● Task to carry out: The data is to be transcribed in full, with nothing missed.

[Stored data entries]

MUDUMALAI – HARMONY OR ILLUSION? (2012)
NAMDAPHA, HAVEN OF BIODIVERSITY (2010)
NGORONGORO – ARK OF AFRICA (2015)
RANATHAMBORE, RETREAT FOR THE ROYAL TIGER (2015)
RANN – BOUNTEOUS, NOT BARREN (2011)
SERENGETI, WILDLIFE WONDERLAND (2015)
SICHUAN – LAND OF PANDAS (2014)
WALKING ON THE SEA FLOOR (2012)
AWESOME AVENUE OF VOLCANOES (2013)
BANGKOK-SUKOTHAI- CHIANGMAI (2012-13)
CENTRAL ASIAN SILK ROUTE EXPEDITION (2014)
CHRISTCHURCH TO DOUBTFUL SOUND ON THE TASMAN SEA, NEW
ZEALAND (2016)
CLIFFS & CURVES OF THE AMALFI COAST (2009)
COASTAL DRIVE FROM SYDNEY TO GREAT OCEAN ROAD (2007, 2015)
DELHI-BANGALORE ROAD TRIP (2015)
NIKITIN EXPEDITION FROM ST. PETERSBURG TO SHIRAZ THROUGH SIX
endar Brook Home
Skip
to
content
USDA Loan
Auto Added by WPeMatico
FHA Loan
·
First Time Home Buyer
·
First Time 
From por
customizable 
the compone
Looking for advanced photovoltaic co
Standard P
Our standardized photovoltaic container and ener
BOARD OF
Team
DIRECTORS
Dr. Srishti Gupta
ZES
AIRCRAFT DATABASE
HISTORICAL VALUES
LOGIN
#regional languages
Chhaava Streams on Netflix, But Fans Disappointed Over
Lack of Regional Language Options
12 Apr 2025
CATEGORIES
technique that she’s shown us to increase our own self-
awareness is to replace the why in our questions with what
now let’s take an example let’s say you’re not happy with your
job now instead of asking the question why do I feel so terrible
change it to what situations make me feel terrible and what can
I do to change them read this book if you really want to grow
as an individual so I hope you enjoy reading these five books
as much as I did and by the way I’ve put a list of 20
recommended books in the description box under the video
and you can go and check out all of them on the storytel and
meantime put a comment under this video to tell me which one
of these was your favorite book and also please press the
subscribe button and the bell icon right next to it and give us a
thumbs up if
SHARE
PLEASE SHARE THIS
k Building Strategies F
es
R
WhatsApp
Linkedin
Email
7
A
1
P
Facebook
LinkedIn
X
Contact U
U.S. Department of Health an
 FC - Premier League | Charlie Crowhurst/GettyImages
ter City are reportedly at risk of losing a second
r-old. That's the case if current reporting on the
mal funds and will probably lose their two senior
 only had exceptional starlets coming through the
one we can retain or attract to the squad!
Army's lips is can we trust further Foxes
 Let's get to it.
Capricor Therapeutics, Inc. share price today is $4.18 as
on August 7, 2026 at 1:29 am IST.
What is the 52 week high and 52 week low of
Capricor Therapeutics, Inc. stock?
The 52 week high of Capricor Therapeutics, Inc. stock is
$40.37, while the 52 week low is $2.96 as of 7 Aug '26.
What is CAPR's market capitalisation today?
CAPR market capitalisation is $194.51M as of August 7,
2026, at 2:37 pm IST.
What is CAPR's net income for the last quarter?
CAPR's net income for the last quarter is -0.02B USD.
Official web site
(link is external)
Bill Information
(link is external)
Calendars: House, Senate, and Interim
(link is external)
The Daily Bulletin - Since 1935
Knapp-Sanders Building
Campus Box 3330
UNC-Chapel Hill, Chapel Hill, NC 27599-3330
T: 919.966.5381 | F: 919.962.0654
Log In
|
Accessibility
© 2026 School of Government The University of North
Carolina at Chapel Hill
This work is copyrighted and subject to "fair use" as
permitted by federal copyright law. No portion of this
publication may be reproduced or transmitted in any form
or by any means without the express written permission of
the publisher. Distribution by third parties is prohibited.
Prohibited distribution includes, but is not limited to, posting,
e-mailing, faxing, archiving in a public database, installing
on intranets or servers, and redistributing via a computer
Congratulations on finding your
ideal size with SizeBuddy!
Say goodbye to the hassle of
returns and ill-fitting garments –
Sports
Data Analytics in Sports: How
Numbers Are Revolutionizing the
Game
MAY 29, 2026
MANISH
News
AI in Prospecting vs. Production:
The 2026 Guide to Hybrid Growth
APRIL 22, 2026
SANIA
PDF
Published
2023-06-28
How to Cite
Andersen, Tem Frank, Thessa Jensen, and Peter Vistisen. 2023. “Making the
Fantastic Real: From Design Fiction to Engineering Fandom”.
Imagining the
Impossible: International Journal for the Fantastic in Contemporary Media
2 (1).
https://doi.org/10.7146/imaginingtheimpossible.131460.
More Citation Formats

● Solution:
MUDUMALAI – HARMONY OR ILLUSION? (2012)
NAMDAPHA, HAVEN OF BIODIVERSITY (2010)
NGORONGORO – ARK OF AFRICA (2015)
RANATHAMBORE, RETREAT FOR THE ROYAL TIGER (2015)
RANN – BOUNTEOUS, NOT BARREN (2011)
SERENGETI, WILDLIFE WONDERLAND (2015)
SICHUAN – LAND OF PANDAS (2014)
WALKING ON THE SEA FLOOR (2012)
AWESOME AVENUE OF VOLCANOES (2013)
BANGKOK-SUKOTHAI- CHIANGMAI (2012-13)
CENTRAL ASIAN SILK ROUTE EXPEDITION (2014)
CHRISTCHURCH TO DOUBTFUL SOUND ON THE TASMAN SEA, NEW
ZEALAND (2016)
CLIFFS & CURVES OF THE AMALFI COAST (2009)
COASTAL DRIVE FROM SYDNEY TO GREAT OCEAN ROAD (2007, 2015)
DELHI-BANGALORE ROAD TRIP (2015)
NIKITIN EXPEDITION FROM ST. PETERSBURG TO SHIRAZ THROUGH SIX
endar Brook Home
Skip
to
content
USDA Loan
Auto Added by WPeMatico
FHA Loan
·
First Time Home Buyer
·
First Time 
From por
customizable 
the compone
Looking for advanced photovoltaic co
Standard P
Our standardized photovoltaic container and ener
BOARD OF
Team
DIRECTORS
Dr. Srishti Gupta
ZES
AIRCRAFT DATABASE
HISTORICAL VALUES
LOGIN
#regional languages
Chhaava Streams on Netflix, But Fans Disappointed Over
Lack of Regional Language Options
12 Apr 2025
CATEGORIES
technique that she’s shown us to increase our own self-
awareness is to replace the why in our questions with what
now let’s take an example let’s say you’re not happy with your
job now instead of asking the question why do I feel so terrible
change it to what situations make me feel terrible and what can
I do to change them read this book if you really want to grow
as an individual so I hope you enjoy reading these five books
as much as I did and by the way I’ve put a list of 20
recommended books in the description box under the video
and you can go and check out all of them on the storytel and
meantime put a comment under this video to tell me which one
of these was your favorite book and also please press the
subscribe button and the bell icon right next to it and give us a
thumbs up if
SHARE
PLEASE SHARE THIS
k Building Strategies F
es
R
WhatsApp
Linkedin
Email
7
A
1
P
Facebook
LinkedIn
X
Contact U
U.S. Department of Health an
 FC - Premier League | Charlie Crowhurst/GettyImages
ter City are reportedly at risk of losing a second
r-old. That's the case if current reporting on the
mal funds and will probably lose their two senior
 only had exceptional starlets coming through the
one we can retain or attract to the squad!
Army's lips is can we trust further Foxes
 Let's get to it.
Capricor Therapeutics, Inc. share price today is $4.18 as
on August 7, 2026 at 1:29 am IST.
What is the 52 week high and 52 week low of
Capricor Therapeutics, Inc. stock?
The 52 week high of Capricor Therapeutics, Inc. stock is
$40.37, while the 52 week low is $2.96 as of 7 Aug '26.
What is CAPR's market capitalisation today?
CAPR market capitalisation is $194.51M as of August 7,
2026, at 2:37 pm IST.
What is CAPR's net income for the last quarter?
CAPR's net income for the last quarter is -0.02B USD.
Official web site
(link is external)
Bill Information
(link is external)
Calendars: House, Senate, and Interim
(link is external)
The Daily Bulletin - Since 1935
Knapp-Sanders Building
Campus Box 3330
UNC-Chapel Hill, Chapel Hill, NC 27599-3330
T: 919.966.5381 | F: 919.962.0654
Log In
|
Accessibility
© 2026 School of Government The University of North
Carolina at Chapel Hill
This work is copyrighted and subject to "fair use" as
permitted by federal copyright law. No portion of this
publication may be reproduced or transmitted in any form
or by any means without the express written permission of
the publisher. Distribution by third parties is prohibited.
Prohibited distribution includes, but is not limited to, posting,
e-mailing, faxing, archiving in a public database, installing
on intranets or servers, and redistributing via a computer
Congratulations on finding your
ideal size with SizeBuddy!
Say goodbye to the hassle of
returns and ill-fitting garments –
Sports
Data Analytics in Sports: How
Numbers Are Revolutionizing the
Game
MAY 29, 2026
MANISH
News
AI in Prospecting vs. Production:
The 2026 Guide to Hybrid Growth
APRIL 22, 2026
SANIA
PDF
Published
2023-06-28
How to Cite
Andersen, Tem Frank, Thessa Jensen, and Peter Vistisen. 2023. “Making the
Fantastic Real: From Design Fiction to Engineering Fandom”.
Imagining the
Impossible: International Journal for the Fantastic in Contemporary Media
2 (1).
https://doi.org/10.7146/imaginingtheimpossible.131460.
More Citation Formats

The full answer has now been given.